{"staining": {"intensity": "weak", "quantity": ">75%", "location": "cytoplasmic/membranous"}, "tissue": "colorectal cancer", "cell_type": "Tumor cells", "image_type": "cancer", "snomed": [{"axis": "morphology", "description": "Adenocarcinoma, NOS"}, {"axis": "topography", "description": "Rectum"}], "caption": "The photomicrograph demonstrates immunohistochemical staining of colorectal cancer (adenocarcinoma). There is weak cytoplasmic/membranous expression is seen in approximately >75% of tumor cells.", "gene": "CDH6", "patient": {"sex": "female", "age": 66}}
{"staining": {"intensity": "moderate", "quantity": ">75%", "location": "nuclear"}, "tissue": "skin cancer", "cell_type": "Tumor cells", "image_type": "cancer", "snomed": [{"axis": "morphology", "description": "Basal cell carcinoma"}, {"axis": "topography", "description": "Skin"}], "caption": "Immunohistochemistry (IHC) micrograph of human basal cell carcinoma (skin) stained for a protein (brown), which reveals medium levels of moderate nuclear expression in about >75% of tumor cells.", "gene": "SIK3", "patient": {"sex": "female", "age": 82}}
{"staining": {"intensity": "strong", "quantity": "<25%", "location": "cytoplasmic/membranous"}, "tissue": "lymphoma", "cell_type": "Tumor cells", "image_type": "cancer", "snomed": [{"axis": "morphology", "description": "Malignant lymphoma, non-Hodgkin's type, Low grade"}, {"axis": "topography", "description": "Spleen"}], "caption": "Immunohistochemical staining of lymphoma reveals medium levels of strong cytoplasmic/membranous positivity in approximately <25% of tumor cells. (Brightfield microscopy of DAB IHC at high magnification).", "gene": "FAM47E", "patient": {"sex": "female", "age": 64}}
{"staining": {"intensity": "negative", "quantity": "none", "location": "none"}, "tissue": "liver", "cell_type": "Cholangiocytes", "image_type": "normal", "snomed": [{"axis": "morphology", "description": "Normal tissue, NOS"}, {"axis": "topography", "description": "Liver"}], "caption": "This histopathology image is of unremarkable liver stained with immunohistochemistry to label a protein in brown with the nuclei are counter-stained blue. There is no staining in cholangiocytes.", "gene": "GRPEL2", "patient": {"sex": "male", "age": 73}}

> **BRIEF**
A word-for-word restatement of the data above is required.

> **COMPLETED EXERCISE**
{"staining": {"intensity": "weak", "quantity": ">75%", "location": "cytoplasmic/membranous"}, "tissue": "colorectal cancer", "cell_type": "Tumor cells", "image_type": "cancer", "snomed": [{"axis": "morphology", "description": "Adenocarcinoma, NOS"}, {"axis": "topography", "description": "Rectum"}], "caption": "The photomicrograph demonstrates immunohistochemical staining of colorectal cancer (adenocarcinoma). There is weak cytoplasmic/membranous expression is seen in approximately >75% of tumor cells.", "gene": "CDH6", "patient": {"sex": "female", "age": 66}}
{"staining": {"intensity": "moderate", "quantity": ">75%", "location": "nuclear"}, "tissue": "skin cancer", "cell_type": "Tumor cells", "image_type": "cancer", "snomed": [{"axis": "morphology", "description": "Basal cell carcinoma"}, {"axis": "topography", "description": "Skin"}], "caption": "Immunohistochemistry (IHC) micrograph of human basal cell carcinoma (skin) stained for a protein (brown), which reveals medium levels of moderate nuclear expression in about >75% of tumor cells.", "gene": "SIK3", "patient": {"sex": "female", "age": 82}}
{"staining": {"intensity": "strong", "quantity": "<25%", "location": "cytoplasmic/membranous"}, "tissue": "lymphoma", "cell_type": "Tumor cells", "image_type": "cancer", "snomed": [{"axis": "morphology", "description": "Malignant lymphoma, non-Hodgkin's type, Low grade"}, {"axis": "topography", "description": "Spleen"}], "caption": "Immunohistochemical staining of lymphoma reveals medium levels of strong cytoplasmic/membranous positivity in approximately <25% of tumor cells. (Brightfield microscopy of DAB IHC at high magnification).", "gene": "FAM47E", "patient": {"sex": "female", "age": 64}}
{"staining": {"intensity": "negative", "quantity": "none", "location": "none"}, "tissue": "liver", "cell_type": "Cholangiocytes", "image_type": "normal", "snomed": [{"axis": "morphology", "description": "Normal tissue, NOS"}, {"axis": "topography", "description": "Liver"}], "caption": "This histopathology image is of unremarkable liver stained with immunohistochemistry to label a protein in brown with the nuclei are counter-stained blue. There is no staining in cholangiocytes.", "gene": "GRPEL2", "patient": {"sex": "male", "age": 73}}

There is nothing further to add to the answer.